Sreekanth Nadella, MD and CEO, KFintech said “With inflation hitting a five-month high investors are likely to be concerned and looking for avenues that help get better returns. National Pension Scheme (NPS), is a market-linked investment that offers returns that are known to beat inflation over the long term. It is a good investment choice as it offers better return with minimum risk involved, offers tax benefits of up to ₹2 lakh under various sections, and promises a monthly income post-retirement.”

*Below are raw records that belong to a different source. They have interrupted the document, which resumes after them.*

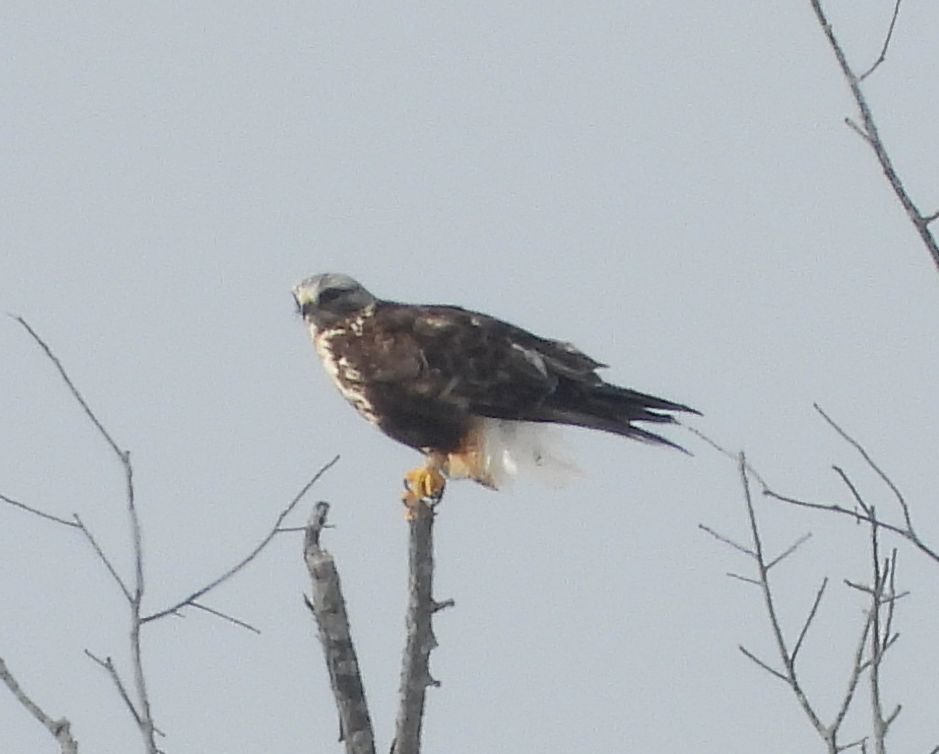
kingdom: Animalia
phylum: Chordata
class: Aves
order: Accipitriformes
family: Accipitridae
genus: Buteo
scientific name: Buteo lagopus
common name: Rough-legged buzzard
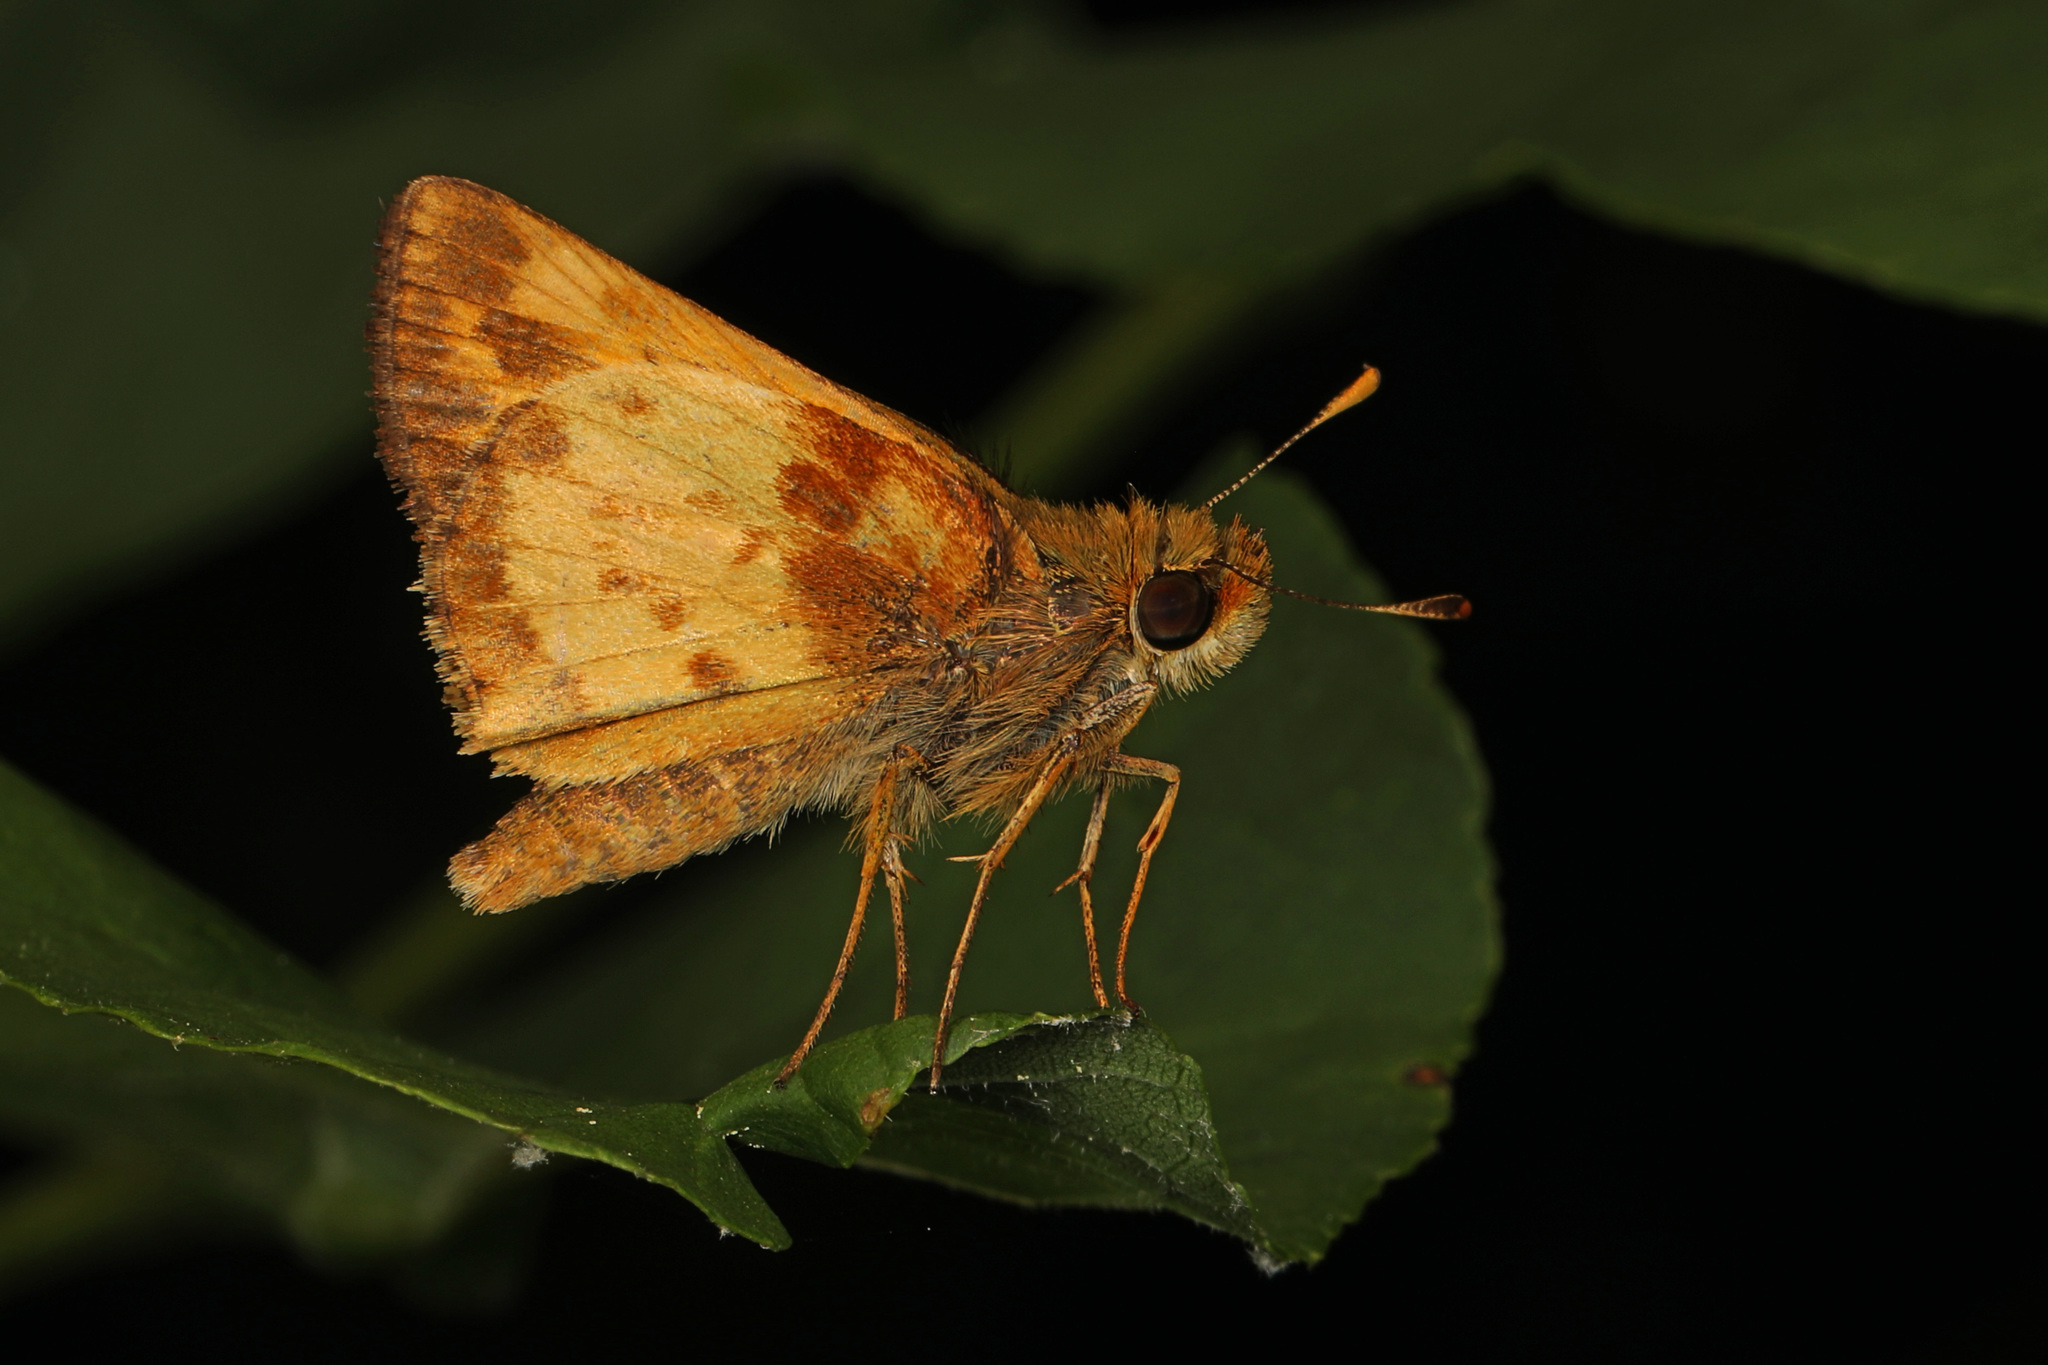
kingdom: Animalia
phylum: Arthropoda
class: Insecta
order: Lepidoptera
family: Hesperiidae
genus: Lon
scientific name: Lon zabulon
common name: Zabulon skipper
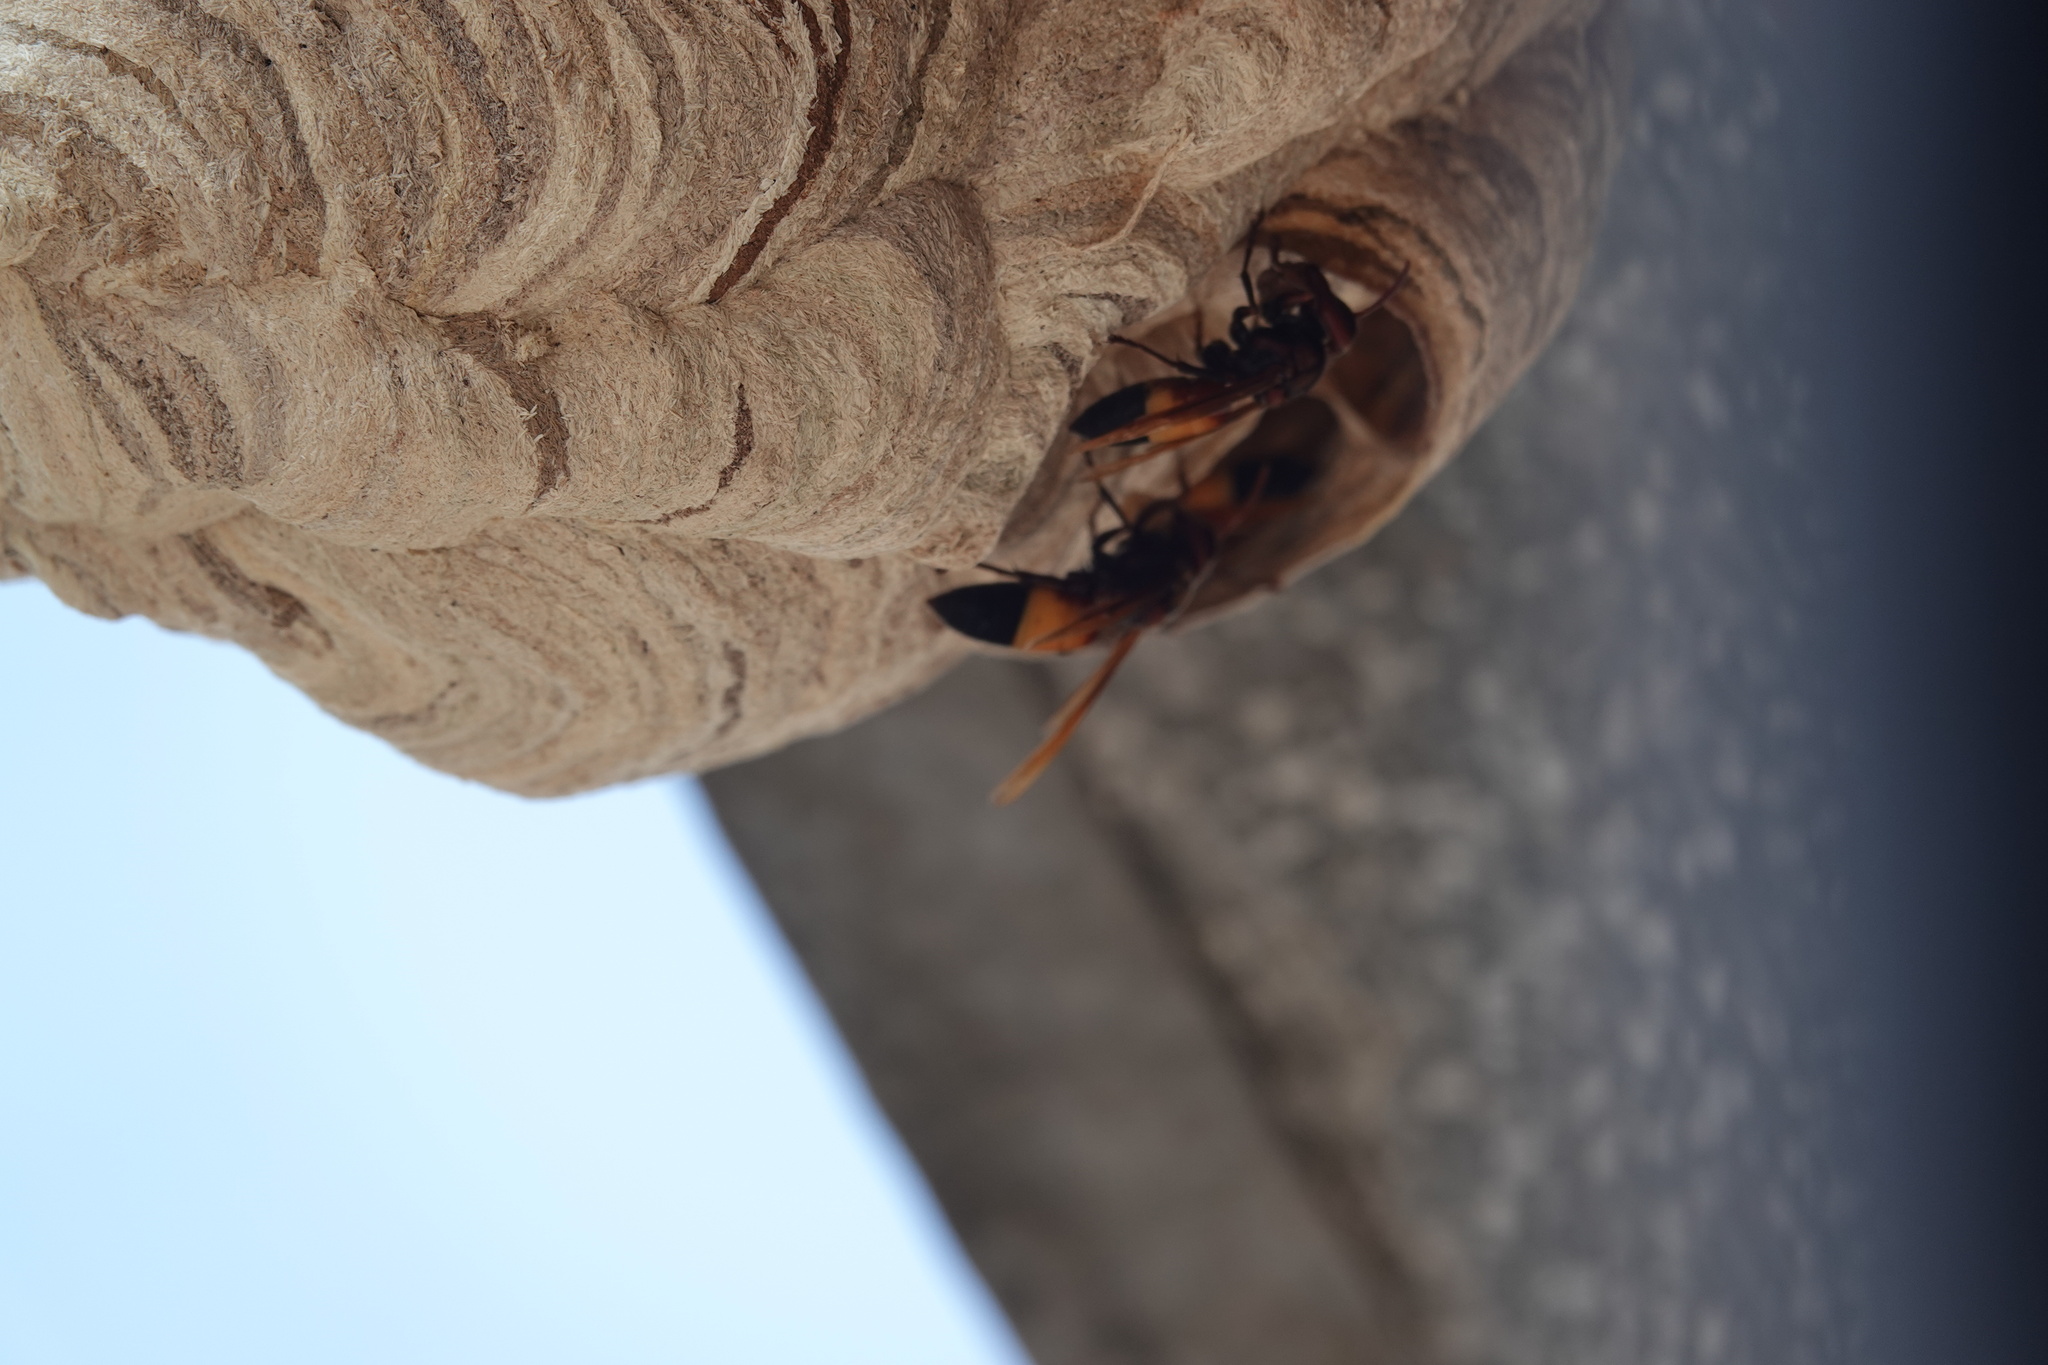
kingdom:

Pawan Parakh, Director & Portfolio Manager of Renaissance Investment Managers said “Traditionally investment in Gold is considered to be a preferred option as a hedge against inflation. However, in the current scenario, that may not stand true. In fact, over the last 1-year gold has corrected by 8-9% in USD terms. This is primarily because central banks across the globe are aggressively increasing interest rates which reduce the relative value proposition of gold in comparison to debt assets. This leaves investors in a fairly tricky situation. Given the increase in deposit rates, investors can consider investing in high-rated debt assets, in the short term. In the long run, large-cap equity assets have the true potential to handsomely beat inflation, while ensuring capital preservation. This holds even more appropriate in India’s context where the NIFTY earnings growth over the next 2-3 years is expected to grow at 15-16% over the next 2-3 years.”
Nitin Rao,Head Products and Proposition, Epsilon Money Mart said “Recent inflation print spiked to 7.41%, which is also a five-month high number. Inflation has bearing on investors’ investments as it impacts the value of money over time. Equities have been one of the best-performing asset classes over the longer time horizon delivering 10-12% returns. Investors may consider equity investment for maximising their wealth and to beat inflationary pressures. The current volatility in the equity markets can be considered as a good entry point from a long-term investment perspective.”
Inflation beating returns is not a challenging feat if a well-diversified portfolio of equities, gold, real estate, short-term bonds, commodities, or any other asset classes has been maintained. But the greatest potential is to get advice from your financial consultants.
The views and recommendations made above are those of individual analysts or broking companies, and not of Mint.